Le compromis sonore, à accepter d'emblée
À prix égal, un intra-auriculaire correctement embouti donnera toujours une meilleure restitution. Le format ne s'achète pas pour le son : il s'achète pour ce qu'il permet de faire pendant l'écoute. Acheter en espérant que le grave sera « suffisant » mène presque toujours à un retour produit.
Les erreurs fréquentes
- Espérer un isolement. Il n'y en a aucun, par construction. Ce n'est pas un défaut, c'est le principe.
- Monter le volume pour couvrir le bruit de la rue. Cela crée surtout une vibration désagréable sur la joue, sans améliorer la clarté. Les seuils d'exposition sont rappelés dans volume et sécurité auditive.
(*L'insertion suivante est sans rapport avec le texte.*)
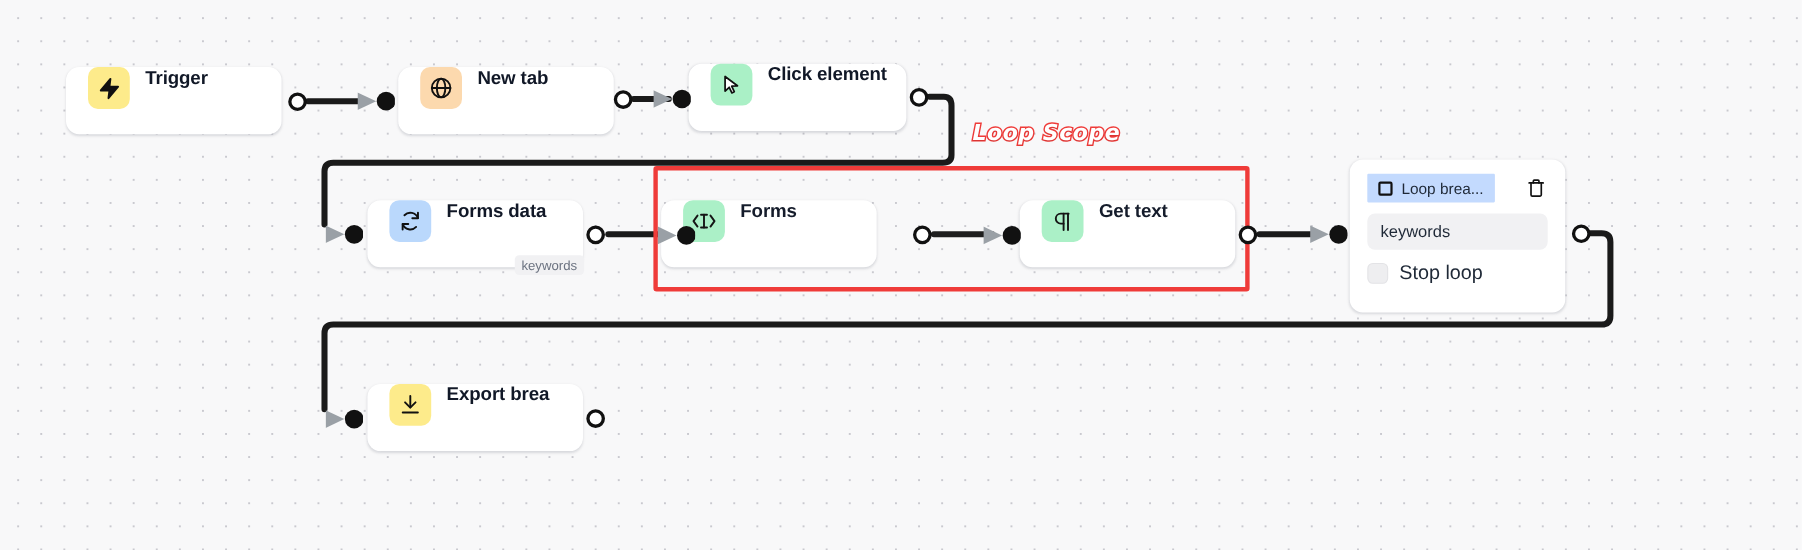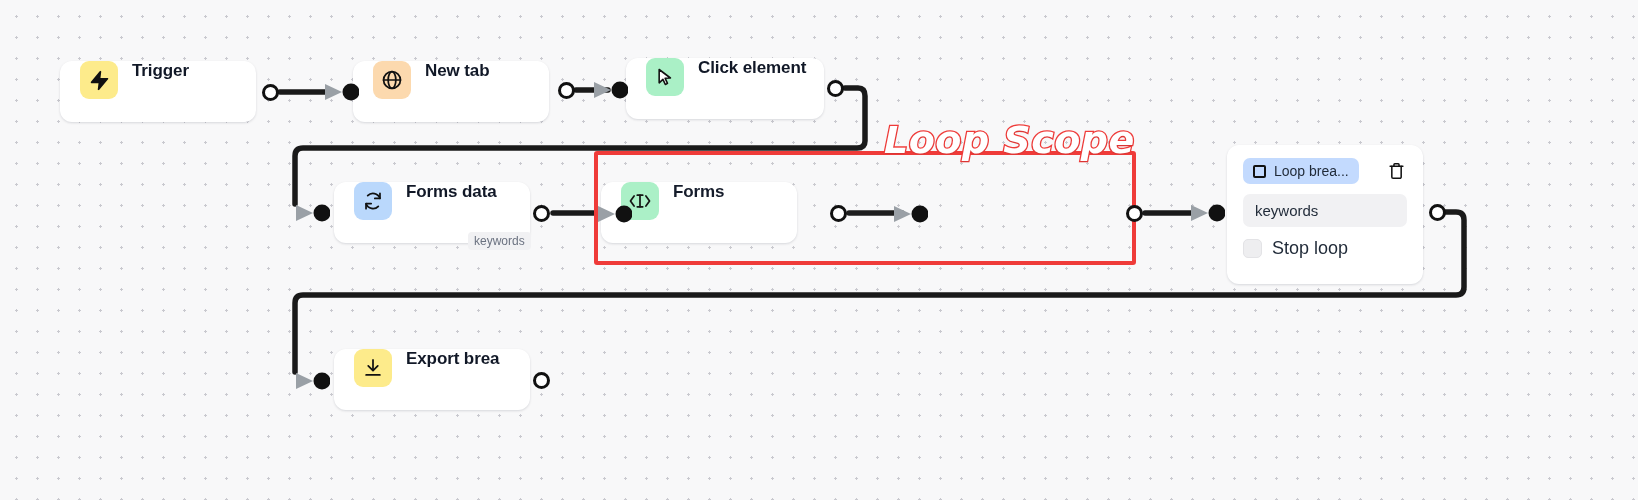"New tab" div.node { left: 353px -> 362px }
- Croire que le format protège l'audition. L'énergie reçue par la cochlée reste de l'énergie sonore. L'avantage est indirect : on monte moins le volume parce qu'on n'a rien à couvrir.
- Acheter un modèle sans mémoire interne pour nager. Le Bluetooth ne traverse pas l'eau. La liaison se coupe au premier plongeon.
- Porter l'arceau sous une casquette rigide. La pression change et le contact osseux se dégrade, ce qui fait chuter le niveau perçu.
Questions fréquentes
La conduction osseuse protège-t-elle vraiment l audition ?
Pas en elle-même. Le son atteint la cochlée par un autre chemin, mais l'énergie reçue reste de l'énergie sonore. L'avantage réel est indirect : comme on entend l'environnement, on monte moins le volume pour couvrir le bruit ambiant. Les seuils d'exposition restent identiques.
Entend-on les graves avec ce type d écouteurs ?
Peu. Sans volume d'air scellé dans le conduit, le grave se traduit surtout par une vibration perceptible sur la pommette. Les modèles récents ont progressé en ajoutant un petit haut-parleur aérien, mais aucun ne rivalise avec un intra correctement embouti sur le bas du spectre.
Les voisins entendent-ils ma musique ?
Oui, au-delà de la moitié du volume. Le transducteur fait aussi vibrer l'air, ce qui produit une fuite audible à un mètre dans une pièce calme. En bureau partagé, c'est un vrai problème. En extérieur, le bruit ambiant masque le phénomène.
Peut-on nager avec des écouteurs à conduction osseuse ?
Seulement avec un modèle prévu pour, doté d'une mémoire interne et d'un indice IP68. Le Bluetooth ne traverse pas l'eau au-delà de quelques centimètres : sans lecteur intégré, la liaison avec le téléphone se coupe dès l'immersion.